Oil prices kicked off the week on a downbeat note, with both benchmarks pulling back more than1% from the year high recorded over the past seven days as concerns over a global oversupply mounted again.
As of 8.39am GMT on Monday (21 March), Brent Crude was 1.23% lower to $40.70 (£28.27, €36.17) a barrel, while West Texas Intermediate declined 1.68% to $40.46 a barrel after data released by industry firm Baker Hughes on 18 March showed the US rigs count rose for the first time since December.
Over the past 12 months, the number of oil rigs in the US has declined 66% to reach lows last seen in 2009 and last week's increase, albeit minimal, was the first increment after 12 consecutive weeks of cuts.

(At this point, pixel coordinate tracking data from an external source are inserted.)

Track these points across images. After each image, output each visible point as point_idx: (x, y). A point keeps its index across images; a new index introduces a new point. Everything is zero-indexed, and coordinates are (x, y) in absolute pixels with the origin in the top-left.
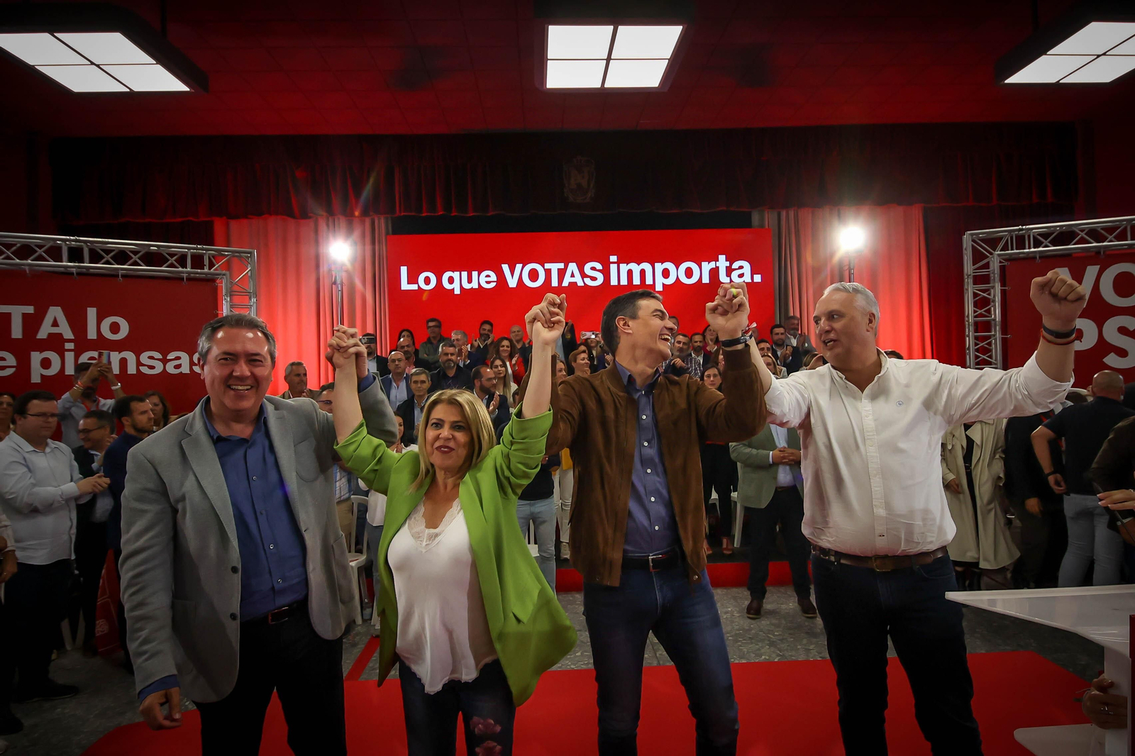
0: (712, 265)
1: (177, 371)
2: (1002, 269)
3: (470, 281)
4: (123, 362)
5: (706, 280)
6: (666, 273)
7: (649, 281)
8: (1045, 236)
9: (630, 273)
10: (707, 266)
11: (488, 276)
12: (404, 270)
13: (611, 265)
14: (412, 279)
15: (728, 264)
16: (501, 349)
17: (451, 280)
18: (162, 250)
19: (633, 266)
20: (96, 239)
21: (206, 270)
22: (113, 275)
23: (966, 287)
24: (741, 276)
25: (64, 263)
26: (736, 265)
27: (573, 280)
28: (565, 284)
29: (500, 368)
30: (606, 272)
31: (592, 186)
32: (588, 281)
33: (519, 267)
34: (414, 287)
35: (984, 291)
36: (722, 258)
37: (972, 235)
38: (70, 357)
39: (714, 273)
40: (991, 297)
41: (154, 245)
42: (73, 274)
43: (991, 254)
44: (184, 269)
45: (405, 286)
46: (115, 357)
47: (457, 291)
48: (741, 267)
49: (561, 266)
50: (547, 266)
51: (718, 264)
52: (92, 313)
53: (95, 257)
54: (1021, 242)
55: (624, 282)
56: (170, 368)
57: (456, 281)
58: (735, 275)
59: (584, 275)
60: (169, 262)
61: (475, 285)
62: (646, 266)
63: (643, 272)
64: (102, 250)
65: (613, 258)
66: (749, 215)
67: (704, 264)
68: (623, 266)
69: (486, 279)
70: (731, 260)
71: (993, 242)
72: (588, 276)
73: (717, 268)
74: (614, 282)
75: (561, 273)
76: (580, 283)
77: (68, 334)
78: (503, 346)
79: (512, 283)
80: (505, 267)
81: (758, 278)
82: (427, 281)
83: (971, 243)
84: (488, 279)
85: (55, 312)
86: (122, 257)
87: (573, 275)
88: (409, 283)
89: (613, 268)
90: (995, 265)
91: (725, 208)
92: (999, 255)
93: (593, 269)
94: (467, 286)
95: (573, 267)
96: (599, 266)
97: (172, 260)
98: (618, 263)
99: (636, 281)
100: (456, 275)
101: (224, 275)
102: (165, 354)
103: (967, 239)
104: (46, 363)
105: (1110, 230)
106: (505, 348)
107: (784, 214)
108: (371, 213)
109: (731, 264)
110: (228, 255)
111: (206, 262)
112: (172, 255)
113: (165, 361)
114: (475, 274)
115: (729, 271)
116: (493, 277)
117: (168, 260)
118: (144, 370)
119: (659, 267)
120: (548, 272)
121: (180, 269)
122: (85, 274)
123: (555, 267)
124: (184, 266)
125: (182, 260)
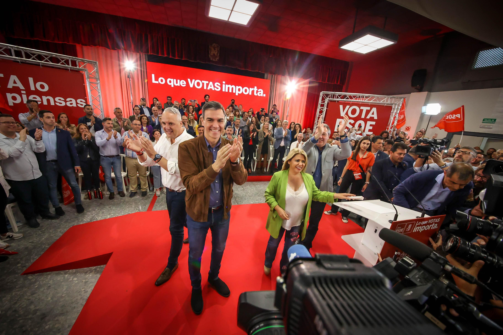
0: (253, 89)
1: (71, 106)
2: (328, 103)
3: (177, 83)
4: (48, 101)
5: (250, 94)
6: (239, 90)
7: (234, 92)
8: (340, 96)
9: (229, 88)
10: (251, 89)
11: (183, 82)
12: (153, 76)
13: (223, 85)
14: (156, 79)
15: (257, 89)
16: (190, 109)
17: (170, 82)
18: (57, 57)
19: (230, 86)
20: (27, 48)
21: (78, 67)
22: (38, 65)
23: (318, 107)
24: (260, 94)
25: (14, 57)
26: (259, 90)
27: (211, 88)
28: (208, 89)
29: (191, 117)
30: (221, 87)
31: (218, 55)
32: (216, 89)
33: (193, 80)
34: (157, 82)
35: (322, 109)
36: (256, 87)
37: (323, 92)
38: (24, 97)
39: (253, 92)
40: (323, 111)
41: (54, 54)
42: (19, 62)
43: (326, 98)
44: (69, 66)
45: (154, 81)
46: (45, 98)
47: (172, 86)
48: (260, 91)
49: (207, 82)
50: (203, 82)
51: (254, 89)
52: (31, 80)
53: (28, 56)
54: (333, 96)
55: (227, 91)
56: (68, 104)
57: (172, 82)
58: (258, 93)
59: (214, 87)
60: (62, 62)
61: (178, 85)
62: (234, 86)
63: (232, 88)
64: (31, 53)
65: (224, 82)
66: (264, 75)
67: (250, 89)
68: (226, 85)
69: (182, 83)
70: (258, 88)
71: (327, 95)
72: (216, 87)
73: (254, 90)
74: (224, 90)
75: (207, 85)
76: (213, 89)
77: (22, 87)
78: (190, 108)
79: (191, 86)
80: (189, 80)
81: (264, 95)
82: (162, 81)
83: (322, 95)
84: (183, 83)
85: (13, 78)
86: (40, 57)
87: (211, 86)
88: (155, 80)
89: (224, 85)
90: (326, 102)
91: (258, 71)
92: (328, 99)
93: (217, 85)
94: (176, 85)
95: (211, 83)
96: (219, 84)
97: (63, 61)
98: (225, 84)
99: (230, 91)
100: (172, 80)
101: (86, 70)
102: (65, 98)
103: (321, 94)
104: (14, 98)
105: (354, 97)
106: (191, 109)
107: (273, 76)
108: (140, 52)
109: (258, 90)
110: (86, 62)
111: (77, 64)
112: (63, 59)
113: (66, 102)
114: (179, 81)
115: (257, 92)
116: (185, 83)
117: (61, 61)
118: (58, 104)
119: (238, 87)
120: (203, 84)
121: (67, 66)
122: (24, 63)
123: (205, 82)
124: (68, 65)
125: (67, 62)
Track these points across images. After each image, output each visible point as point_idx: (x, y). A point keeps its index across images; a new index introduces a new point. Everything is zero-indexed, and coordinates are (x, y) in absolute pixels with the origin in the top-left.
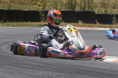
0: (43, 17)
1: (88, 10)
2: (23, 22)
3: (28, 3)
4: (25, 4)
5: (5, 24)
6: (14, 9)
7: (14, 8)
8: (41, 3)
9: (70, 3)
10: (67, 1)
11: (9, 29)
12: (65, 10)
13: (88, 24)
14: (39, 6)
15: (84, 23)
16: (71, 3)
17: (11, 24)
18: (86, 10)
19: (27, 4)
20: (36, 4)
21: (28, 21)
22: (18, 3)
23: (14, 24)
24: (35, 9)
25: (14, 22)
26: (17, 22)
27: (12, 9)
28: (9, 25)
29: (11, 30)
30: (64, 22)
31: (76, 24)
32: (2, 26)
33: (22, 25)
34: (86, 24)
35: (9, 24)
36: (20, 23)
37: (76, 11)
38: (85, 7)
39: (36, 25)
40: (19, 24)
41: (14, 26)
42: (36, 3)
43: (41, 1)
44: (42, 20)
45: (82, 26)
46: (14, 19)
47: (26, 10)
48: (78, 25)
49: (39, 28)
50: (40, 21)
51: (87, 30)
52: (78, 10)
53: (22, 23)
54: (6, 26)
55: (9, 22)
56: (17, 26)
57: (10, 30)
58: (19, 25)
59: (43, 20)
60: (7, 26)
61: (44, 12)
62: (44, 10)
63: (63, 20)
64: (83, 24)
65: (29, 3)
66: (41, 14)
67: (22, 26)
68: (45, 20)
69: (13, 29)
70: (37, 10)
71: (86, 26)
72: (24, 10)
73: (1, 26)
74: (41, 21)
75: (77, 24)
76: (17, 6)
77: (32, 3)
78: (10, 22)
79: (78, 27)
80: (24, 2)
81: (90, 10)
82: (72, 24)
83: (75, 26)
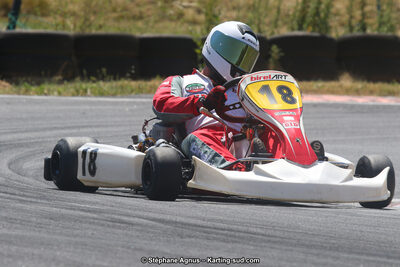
1: (376, 33)
5: (70, 87)
6: (102, 32)
11: (84, 103)
13: (378, 86)
14: (194, 22)
15: (363, 80)
17: (91, 88)
18: (369, 31)
21: (155, 77)
23: (105, 85)
25: (103, 78)
26: (115, 79)
27: (94, 31)
28: (86, 91)
29: (93, 107)
31: (332, 83)
32: (60, 94)
33: (132, 91)
34: (371, 86)
35: (84, 86)
36: (126, 82)
37: (333, 35)
38: (366, 21)
40: (122, 87)
41: (102, 94)
43: (200, 6)
45: (358, 93)
46: (104, 70)
47: (145, 35)
51: (378, 107)
53: (133, 83)
54: (73, 95)
55: (83, 79)
56: (114, 95)
57: (88, 107)
58: (123, 92)
60: (77, 93)
64: (359, 85)
67: (133, 94)
69: (100, 103)
70: (188, 36)
71: (371, 93)
72: (138, 34)
73: (56, 93)
78: (89, 79)
79: (343, 95)
80: (138, 9)
81: (385, 32)
82: (320, 84)
83: (332, 92)
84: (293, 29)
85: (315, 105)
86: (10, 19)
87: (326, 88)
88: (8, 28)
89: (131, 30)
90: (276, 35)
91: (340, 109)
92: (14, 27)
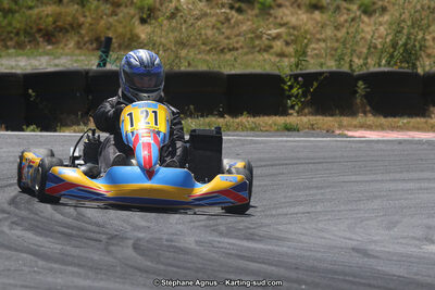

"This [the increase] indicates market concerns are resurfacing about global oversupply, with the resilient US shale industry the swing producer," said Michael Van Dulken, head of research at Accendo Markets.
Earlier this year, crude prices fell to a 12-year low after declining 75% in 18 months, with Brent Crude and WTI falling to $27 and $26 a barrel respectively. However, the price of a gallon of oil in the US has increased by approximately 25 cents over the past four weeks and the price of US crude reached its highest level since December early on 18 March.
An increase in oil consumption in the US, coupled with declining output and news the Organization of the Petroleum Exporting Countries (Opec) intended to freeze production at January levels have all contributed to the recent recovery.